--- Material for this task Enclosed Below ---
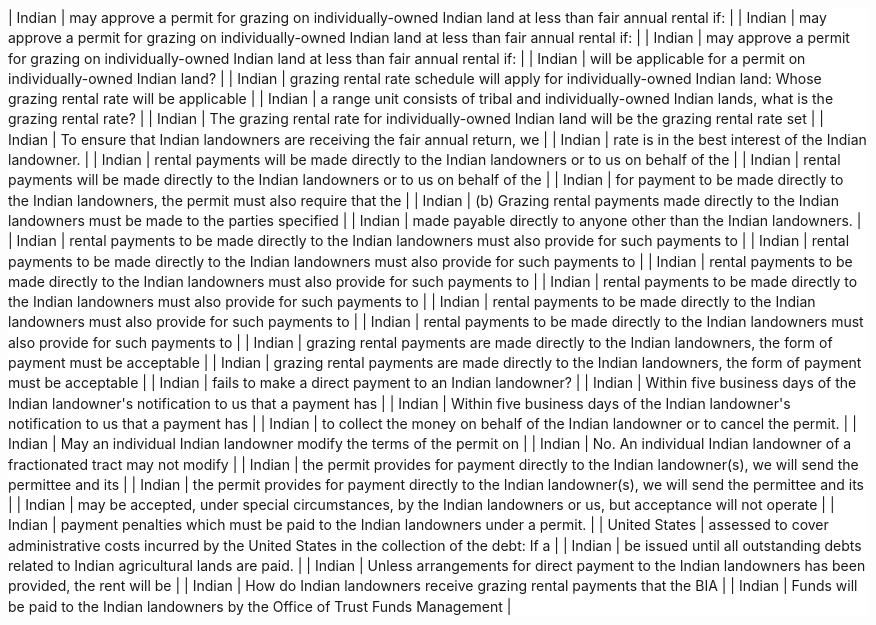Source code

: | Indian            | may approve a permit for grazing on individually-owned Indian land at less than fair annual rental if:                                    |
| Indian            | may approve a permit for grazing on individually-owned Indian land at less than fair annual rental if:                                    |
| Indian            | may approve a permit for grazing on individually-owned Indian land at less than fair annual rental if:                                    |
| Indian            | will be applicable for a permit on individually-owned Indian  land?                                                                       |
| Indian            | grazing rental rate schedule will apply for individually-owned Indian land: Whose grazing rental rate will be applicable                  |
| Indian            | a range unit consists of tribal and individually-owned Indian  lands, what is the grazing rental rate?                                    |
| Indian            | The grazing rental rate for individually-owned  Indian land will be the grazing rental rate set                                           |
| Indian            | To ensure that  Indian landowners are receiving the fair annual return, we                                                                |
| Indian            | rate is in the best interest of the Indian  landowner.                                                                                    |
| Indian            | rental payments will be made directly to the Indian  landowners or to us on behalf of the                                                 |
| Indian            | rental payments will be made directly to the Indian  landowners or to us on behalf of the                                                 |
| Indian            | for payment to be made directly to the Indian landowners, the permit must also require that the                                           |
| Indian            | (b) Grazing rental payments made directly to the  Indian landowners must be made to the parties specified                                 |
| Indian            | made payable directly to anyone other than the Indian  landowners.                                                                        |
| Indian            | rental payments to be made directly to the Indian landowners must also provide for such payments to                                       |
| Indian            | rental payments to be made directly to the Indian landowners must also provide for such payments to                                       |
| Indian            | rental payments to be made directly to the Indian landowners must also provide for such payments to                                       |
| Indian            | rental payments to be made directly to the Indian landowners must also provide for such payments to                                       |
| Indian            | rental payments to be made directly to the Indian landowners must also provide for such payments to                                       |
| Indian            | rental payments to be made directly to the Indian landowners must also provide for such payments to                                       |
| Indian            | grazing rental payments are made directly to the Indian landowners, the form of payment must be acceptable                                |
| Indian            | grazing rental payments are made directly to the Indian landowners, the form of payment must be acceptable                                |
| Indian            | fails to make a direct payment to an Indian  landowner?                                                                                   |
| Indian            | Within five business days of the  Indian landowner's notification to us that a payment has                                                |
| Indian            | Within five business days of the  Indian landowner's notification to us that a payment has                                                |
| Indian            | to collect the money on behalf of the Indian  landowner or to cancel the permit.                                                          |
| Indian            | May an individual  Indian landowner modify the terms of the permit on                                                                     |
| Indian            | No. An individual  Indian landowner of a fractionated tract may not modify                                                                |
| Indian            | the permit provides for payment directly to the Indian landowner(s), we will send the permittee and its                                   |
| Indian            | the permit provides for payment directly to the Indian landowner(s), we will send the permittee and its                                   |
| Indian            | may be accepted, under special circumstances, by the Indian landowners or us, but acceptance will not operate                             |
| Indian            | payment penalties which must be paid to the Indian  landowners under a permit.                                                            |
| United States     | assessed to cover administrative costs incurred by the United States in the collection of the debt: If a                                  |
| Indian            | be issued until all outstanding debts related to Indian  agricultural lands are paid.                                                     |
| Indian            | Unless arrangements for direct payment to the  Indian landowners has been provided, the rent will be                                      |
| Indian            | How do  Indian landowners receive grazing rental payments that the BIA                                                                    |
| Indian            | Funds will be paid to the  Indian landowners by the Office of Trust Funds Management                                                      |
--- End of Enclosed Material for this task ---
> [Task]: From the material above, copy exactly the lines between the line holding "rental rate schedule" and the line holding "in the best", inclusive, and only those.

> [Response for this exercise]:
| Indian            | grazing rental rate schedule will apply for individually-owned Indian land: Whose grazing rental rate will be applicable                  |
| Indian            | a range unit consists of tribal and individually-owned Indian  lands, what is the grazing rental rate?                                    |
| Indian            | The grazing rental rate for individually-owned  Indian land will be the grazing rental rate set                                           |
| Indian            | To ensure that  Indian landowners are receiving the fair annual return, we                                                                |
| Indian            | rate is in the best interest of the Indian  landowner.                                                                                    |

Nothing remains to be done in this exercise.